Light and Life To Those in Darkness

In some of the small house churches in North Africa where converts to faith in King Jesus rescued out of the darkness of Islam many of them, risking their lives to gather on the Lord’s Day, they sing a simple chorus that bears eloquent testimony to the power of the Word of Christ to bring new life to radically transform the hearts of all who believe the Gospel.  It is a song familiar, I’m sure, to every one of us.  “I have decided to follow Jesus.  I have decided to follow Jesus.  I have decided to follow Jesus, no turning back, no turning back.”  But in Arabic, they have added a verse that we don’t have in English.  It doesn’t rhyme in translation of course but they’ve added another verse.  It reads, “If they should chain me or throw me in prison, if they should chain me or throw me in prison, if they should chain me or throw me in prison, no turning back, no turning back.”  They have been washed by the blood of the Lamb.  He has sprinkled many nations and made them clean.  And now that they know the cleansing power of the cross through the ministry, the prophetic ministry of Christ by His Word, no matter what – chains and imprisonment and sufferings included – no matter what there is no turning back. 

 

The Victorious Savior

Jesus is Lord.

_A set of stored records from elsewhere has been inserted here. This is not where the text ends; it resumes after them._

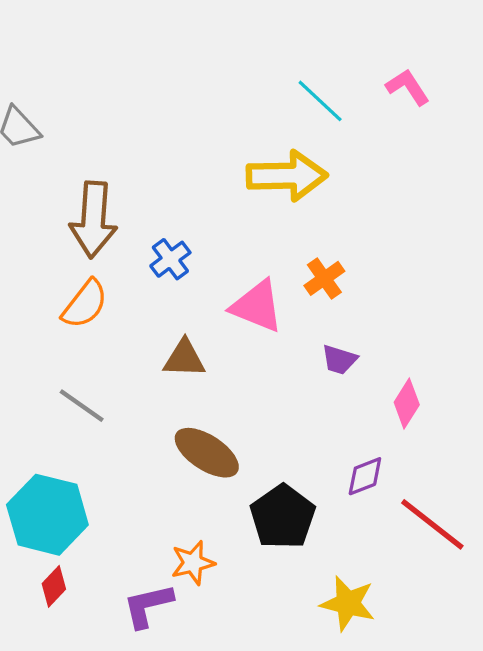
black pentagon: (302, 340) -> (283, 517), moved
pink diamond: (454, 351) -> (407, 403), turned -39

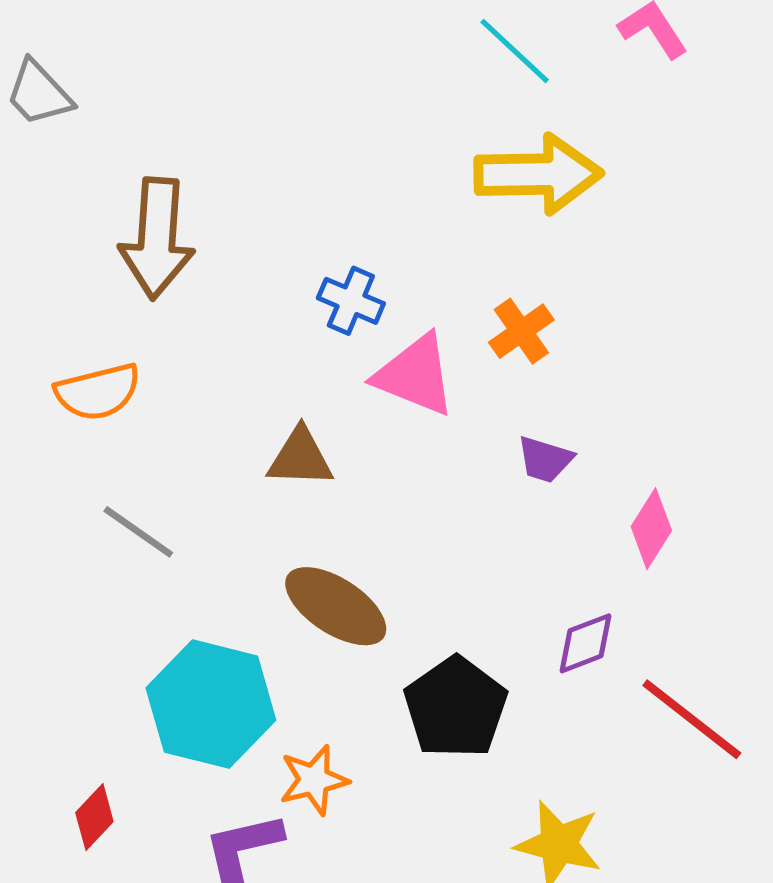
yellow arrow: (287, 176) -> (538, 174), moved
blue cross: (170, 259) -> (351, 301), moved, turned -30
orange semicircle: (85, 304) -> (98, 392), moved, turned 38
cyan hexagon: (47, 515) -> (211, 704), moved

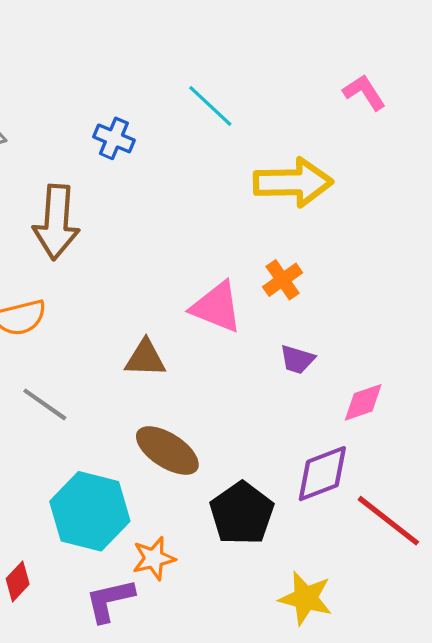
cyan line: (515, 51) -> (210, 106), moved
blue cross: (351, 301) -> (114, 138), moved
pink diamond: (651, 529) -> (363, 402), turned 39
purple diamond: (585, 643) -> (322, 474), size x1.5

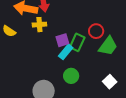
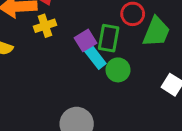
cyan rectangle: (66, 52) -> (95, 57), turned -63
green circle: (71, 76) -> (118, 70), moved

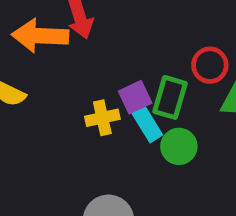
yellow cross: (45, 26) -> (102, 118), moved

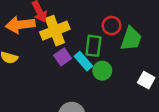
purple square: (135, 97) -> (63, 57), moved
yellow cross: (102, 118) -> (55, 31), moved, size x1.6

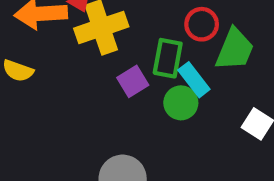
purple square: (63, 57) -> (133, 81), moved
cyan rectangle: (83, 61) -> (194, 80), moved

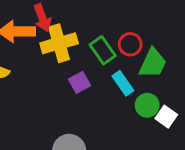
green rectangle: (168, 58) -> (103, 50), moved, turned -48
green circle: (181, 103) -> (147, 105), moved

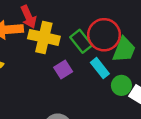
yellow cross: (59, 43) -> (44, 37), turned 32
red circle: (130, 44) -> (104, 35), size x1.6

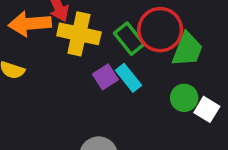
cyan rectangle: (100, 68) -> (128, 78), moved

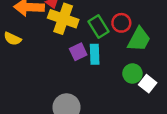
red circle: (160, 30) -> (121, 23), size x0.6
cyan rectangle: (128, 78) -> (95, 54), turned 30

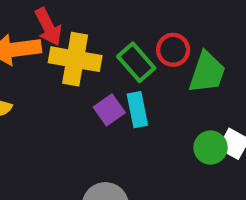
green circle: (132, 73) -> (211, 148), moved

His victory is real.  He won it by the cross and He won it for you.  “Behold, my servant,” God says.  Look to Jesus. Fix your attention on Him.  He acts wisely.  He succeeds.  He succeeds as King reigning over all.  What won’t you risk in His honor knowing that the One who presides over all things is your Savior?  He succeeds as Priest – He died to sprinkle many nations; He can make your conscience clean. And He succeeds as Prophet – His Word shatters the darkness and brings light and life to any and all who will behold God’s servant in faith and believe the Gospel.  May the Lord be gracious to us to behold God’s servant and life for His glory.  Shall we pray together?

 

O our Father, forgive us for our wandering eye, for the gaze that drifts so readily from our Savior’s face.  Would You wield Your Word in this passage in the weeks ahead to rivet our attention on Christ our King and Priest and Prophet, our comprehensive Savior. Melt our hearts by the Gospel and inflame them in praise and embolden them in service.  For we ask it in Jesus’ name, amen.